Teles reagem à possibilidade da Telebras atender órgãos públicos sem licitação


A possibilidade de o governo editar decreto possibilitando que a Telebras forneça serviços de rede para a administração pública, sem necessidade de licitação, foi repudiada nesta quinta-feira (6) pelo Sindicato Nacional das Empresas de Telefonia e de Serviço Móvel Pessoal e Celular (SindiTelebrasil). A notícia foi publicada ontem com exclusividade pelo Tele.Síntese.

Segundo nota distribuída hoje, o sindicato reitera seu posicionamento a favor da livre competição e de regras isonômicas para todos os agentes do mercado. “A contratação da Telebras sem licitação contraria a ordem econômica e está em desacordo com a Constituição Federal e com a Lei 8.666/1993, conhecida como Lei das Licitações”, diz a nota.

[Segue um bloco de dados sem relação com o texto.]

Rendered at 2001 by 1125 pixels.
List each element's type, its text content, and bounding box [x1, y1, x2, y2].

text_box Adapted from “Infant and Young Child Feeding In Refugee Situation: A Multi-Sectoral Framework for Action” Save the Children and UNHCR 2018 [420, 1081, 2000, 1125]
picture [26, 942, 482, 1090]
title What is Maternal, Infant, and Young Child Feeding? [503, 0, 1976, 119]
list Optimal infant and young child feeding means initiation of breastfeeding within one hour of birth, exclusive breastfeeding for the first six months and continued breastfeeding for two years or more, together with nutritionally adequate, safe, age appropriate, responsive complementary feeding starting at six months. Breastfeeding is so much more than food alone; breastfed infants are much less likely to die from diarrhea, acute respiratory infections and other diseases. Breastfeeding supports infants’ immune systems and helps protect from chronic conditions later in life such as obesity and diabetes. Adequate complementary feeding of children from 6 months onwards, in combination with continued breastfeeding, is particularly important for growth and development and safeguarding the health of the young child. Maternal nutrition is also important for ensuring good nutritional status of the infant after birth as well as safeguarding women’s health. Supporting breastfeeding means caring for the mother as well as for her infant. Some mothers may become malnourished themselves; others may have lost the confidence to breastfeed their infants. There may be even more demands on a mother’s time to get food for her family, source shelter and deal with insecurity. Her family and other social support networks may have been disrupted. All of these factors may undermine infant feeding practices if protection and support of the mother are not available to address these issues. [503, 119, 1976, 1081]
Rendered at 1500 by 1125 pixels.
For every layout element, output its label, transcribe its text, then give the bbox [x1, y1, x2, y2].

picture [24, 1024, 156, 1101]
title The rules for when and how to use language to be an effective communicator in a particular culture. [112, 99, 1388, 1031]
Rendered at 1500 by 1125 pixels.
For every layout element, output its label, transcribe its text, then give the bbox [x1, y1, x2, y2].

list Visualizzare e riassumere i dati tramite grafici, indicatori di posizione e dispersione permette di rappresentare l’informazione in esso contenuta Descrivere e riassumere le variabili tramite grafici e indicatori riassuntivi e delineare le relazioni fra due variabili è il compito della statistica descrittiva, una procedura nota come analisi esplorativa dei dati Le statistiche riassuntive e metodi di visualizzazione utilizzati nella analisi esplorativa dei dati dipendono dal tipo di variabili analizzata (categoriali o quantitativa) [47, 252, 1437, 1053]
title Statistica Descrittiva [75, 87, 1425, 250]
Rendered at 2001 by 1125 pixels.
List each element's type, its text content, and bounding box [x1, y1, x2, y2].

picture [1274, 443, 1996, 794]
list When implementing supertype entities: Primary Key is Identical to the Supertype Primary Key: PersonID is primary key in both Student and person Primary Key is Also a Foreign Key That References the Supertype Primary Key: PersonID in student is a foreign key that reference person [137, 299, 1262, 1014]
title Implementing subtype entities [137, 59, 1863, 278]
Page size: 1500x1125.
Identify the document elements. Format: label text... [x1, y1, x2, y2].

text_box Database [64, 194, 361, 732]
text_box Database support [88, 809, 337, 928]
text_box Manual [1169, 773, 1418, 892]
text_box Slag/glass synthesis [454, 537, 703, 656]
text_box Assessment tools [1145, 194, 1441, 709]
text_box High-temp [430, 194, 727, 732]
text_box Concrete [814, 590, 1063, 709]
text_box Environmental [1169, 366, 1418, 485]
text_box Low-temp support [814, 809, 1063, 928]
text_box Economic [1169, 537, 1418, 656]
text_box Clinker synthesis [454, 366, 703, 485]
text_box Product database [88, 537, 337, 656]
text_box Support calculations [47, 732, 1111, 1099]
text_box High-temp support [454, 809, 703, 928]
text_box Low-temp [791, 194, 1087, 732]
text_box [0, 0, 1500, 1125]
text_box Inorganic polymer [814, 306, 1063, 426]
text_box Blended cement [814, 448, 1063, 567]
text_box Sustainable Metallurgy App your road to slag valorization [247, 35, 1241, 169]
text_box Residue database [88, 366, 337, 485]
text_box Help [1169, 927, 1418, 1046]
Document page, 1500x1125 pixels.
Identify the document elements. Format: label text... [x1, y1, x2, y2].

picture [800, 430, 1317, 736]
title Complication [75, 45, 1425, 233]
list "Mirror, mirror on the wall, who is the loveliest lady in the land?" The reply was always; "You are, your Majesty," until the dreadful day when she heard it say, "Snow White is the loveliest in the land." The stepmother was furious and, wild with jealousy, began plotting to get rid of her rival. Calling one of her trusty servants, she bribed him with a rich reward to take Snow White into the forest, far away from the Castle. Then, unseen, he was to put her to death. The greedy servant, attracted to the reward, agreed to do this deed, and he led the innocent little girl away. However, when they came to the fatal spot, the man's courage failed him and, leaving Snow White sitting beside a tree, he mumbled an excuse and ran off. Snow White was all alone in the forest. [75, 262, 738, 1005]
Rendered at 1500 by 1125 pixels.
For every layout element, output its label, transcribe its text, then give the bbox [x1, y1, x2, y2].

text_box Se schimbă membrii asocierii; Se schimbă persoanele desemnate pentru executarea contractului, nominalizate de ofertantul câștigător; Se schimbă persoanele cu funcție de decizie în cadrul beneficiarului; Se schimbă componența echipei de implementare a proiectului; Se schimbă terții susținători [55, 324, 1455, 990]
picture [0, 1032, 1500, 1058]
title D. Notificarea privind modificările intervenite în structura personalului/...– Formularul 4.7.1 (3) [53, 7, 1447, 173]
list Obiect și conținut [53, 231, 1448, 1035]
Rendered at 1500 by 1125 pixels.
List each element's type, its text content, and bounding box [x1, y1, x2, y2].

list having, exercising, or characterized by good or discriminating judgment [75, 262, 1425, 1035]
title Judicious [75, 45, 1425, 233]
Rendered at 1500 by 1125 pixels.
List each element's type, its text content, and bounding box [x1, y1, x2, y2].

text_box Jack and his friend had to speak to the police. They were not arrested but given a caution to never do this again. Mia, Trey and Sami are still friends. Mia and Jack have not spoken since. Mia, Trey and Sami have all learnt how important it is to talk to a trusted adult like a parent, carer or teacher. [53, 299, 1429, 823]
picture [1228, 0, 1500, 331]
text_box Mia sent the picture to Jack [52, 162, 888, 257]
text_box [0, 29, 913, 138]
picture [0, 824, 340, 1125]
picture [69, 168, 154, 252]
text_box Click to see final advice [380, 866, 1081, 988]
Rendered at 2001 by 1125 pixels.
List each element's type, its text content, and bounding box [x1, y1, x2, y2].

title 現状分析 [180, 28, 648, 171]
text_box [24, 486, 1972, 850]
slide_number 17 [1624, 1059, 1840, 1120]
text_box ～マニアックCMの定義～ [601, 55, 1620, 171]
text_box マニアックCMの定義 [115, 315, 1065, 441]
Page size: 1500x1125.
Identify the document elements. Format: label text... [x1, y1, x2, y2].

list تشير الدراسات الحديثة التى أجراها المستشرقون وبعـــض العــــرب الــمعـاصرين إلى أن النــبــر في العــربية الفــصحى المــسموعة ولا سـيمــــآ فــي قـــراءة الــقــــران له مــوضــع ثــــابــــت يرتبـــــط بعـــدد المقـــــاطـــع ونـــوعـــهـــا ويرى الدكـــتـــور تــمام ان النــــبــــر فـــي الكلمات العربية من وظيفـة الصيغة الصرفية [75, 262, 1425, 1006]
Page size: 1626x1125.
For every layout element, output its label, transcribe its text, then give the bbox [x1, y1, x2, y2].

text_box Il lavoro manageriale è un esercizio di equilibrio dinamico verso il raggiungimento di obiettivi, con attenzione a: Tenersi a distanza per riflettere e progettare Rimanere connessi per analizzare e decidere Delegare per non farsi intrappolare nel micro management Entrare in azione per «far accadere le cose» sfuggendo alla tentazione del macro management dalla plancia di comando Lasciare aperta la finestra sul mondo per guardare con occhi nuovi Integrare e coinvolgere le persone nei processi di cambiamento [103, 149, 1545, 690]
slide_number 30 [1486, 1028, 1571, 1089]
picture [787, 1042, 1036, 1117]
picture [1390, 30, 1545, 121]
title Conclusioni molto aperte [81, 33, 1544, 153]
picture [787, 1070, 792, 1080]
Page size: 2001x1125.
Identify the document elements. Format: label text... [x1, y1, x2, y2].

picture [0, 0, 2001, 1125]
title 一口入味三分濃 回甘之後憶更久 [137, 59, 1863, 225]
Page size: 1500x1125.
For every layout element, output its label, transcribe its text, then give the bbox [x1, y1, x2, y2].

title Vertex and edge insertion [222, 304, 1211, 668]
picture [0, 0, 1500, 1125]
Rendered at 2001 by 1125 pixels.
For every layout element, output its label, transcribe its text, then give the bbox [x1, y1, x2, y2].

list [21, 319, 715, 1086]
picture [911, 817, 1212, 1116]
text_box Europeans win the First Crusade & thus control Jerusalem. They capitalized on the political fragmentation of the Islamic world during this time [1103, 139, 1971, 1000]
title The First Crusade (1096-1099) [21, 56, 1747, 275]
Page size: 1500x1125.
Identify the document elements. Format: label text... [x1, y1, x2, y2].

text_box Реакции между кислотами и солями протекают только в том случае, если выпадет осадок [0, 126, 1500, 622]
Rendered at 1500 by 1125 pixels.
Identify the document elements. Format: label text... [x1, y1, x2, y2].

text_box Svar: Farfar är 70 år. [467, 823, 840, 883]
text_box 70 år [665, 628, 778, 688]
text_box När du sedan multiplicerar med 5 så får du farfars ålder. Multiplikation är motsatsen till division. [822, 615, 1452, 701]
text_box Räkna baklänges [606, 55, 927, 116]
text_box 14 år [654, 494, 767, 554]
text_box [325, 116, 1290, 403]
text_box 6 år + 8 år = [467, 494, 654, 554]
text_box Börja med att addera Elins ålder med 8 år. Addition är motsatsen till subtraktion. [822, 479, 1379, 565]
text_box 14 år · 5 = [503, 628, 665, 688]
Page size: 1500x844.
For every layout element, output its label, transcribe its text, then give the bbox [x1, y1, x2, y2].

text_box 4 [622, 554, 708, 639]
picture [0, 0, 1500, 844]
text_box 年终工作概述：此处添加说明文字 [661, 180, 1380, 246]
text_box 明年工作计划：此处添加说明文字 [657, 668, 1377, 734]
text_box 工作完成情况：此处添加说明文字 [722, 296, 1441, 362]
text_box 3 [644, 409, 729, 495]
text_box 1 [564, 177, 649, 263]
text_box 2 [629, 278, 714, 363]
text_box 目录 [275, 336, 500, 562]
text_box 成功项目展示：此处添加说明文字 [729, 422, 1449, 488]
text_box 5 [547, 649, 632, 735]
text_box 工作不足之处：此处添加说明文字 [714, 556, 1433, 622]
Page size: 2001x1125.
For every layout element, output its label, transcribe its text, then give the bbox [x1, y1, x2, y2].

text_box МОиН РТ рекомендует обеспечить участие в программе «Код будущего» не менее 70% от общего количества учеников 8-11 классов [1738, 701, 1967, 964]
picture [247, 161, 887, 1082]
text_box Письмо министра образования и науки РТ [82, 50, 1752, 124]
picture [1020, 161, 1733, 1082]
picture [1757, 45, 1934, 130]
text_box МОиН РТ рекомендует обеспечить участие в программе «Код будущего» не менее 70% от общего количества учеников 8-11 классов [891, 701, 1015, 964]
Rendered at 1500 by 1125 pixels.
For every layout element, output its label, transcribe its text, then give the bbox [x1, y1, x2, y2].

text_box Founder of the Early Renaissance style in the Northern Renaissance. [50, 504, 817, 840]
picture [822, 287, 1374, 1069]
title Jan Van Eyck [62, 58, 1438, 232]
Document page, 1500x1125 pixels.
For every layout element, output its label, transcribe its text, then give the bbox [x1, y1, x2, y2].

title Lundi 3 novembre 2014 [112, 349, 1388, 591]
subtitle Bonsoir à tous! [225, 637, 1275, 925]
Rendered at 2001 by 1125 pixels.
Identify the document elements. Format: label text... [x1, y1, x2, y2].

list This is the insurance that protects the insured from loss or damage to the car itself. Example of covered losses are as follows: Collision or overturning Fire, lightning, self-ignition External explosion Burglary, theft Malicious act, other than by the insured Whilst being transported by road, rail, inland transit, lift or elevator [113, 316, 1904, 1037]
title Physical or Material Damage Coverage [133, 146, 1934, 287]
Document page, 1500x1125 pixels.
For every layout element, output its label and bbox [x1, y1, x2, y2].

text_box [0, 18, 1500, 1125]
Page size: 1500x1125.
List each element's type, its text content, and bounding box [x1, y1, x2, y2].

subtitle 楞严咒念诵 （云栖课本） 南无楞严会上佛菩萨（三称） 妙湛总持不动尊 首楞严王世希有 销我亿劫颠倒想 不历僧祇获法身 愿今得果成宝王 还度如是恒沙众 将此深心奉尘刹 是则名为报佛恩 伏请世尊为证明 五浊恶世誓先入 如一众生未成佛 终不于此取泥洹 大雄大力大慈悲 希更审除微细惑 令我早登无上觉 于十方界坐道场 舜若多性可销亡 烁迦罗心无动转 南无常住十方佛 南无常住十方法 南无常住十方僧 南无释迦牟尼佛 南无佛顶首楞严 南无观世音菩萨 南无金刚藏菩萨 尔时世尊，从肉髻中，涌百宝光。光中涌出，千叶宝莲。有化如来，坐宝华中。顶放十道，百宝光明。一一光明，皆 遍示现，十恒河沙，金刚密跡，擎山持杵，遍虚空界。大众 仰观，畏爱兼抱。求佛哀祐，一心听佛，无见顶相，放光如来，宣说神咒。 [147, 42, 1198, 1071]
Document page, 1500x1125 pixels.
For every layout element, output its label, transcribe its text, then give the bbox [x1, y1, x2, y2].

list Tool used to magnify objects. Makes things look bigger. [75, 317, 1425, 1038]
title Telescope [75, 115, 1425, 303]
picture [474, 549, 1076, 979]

Para o SindiTelebrasil, as empresas que prestam serviços de telecomunicações devem ter a possibilidade de concorrer em igualdade de condições, com todo e qualquer competidor, na oferta de serviços de redes a órgãos públicos.

Em dezembro do ano passado, o SindiTelebrasil retirou ação judicial, em que questionava essa prática, em resposta a uma sinalização de autoridades brasileiras de que os princípios da livre competição seriam preservados. A entidade reitera sua confiança no equilíbrio com que o Poder Público está tratando o assunto.

Cuidado

A possibilidade da prestação de serviço para a administração pública federal pela Telebras foi incluída no decreto 7.175/2010, que instituiu o Plano Nacional de Banda Larga (PNBL). Mas diante da reação das teles, a questão vem sendo tratada com o cuidado necessário para evitar novas contestações judiciais.

Por essa razão, o governo optou por editar novo decreto, estabelecendo essa prerrogativa a estatal. Na Telebras, a percepção é de que sem essa receita fica comprometida a previsão de ganhos da companhia. Os termos que garantirão o beneficio à estatal ainda estão em discussão.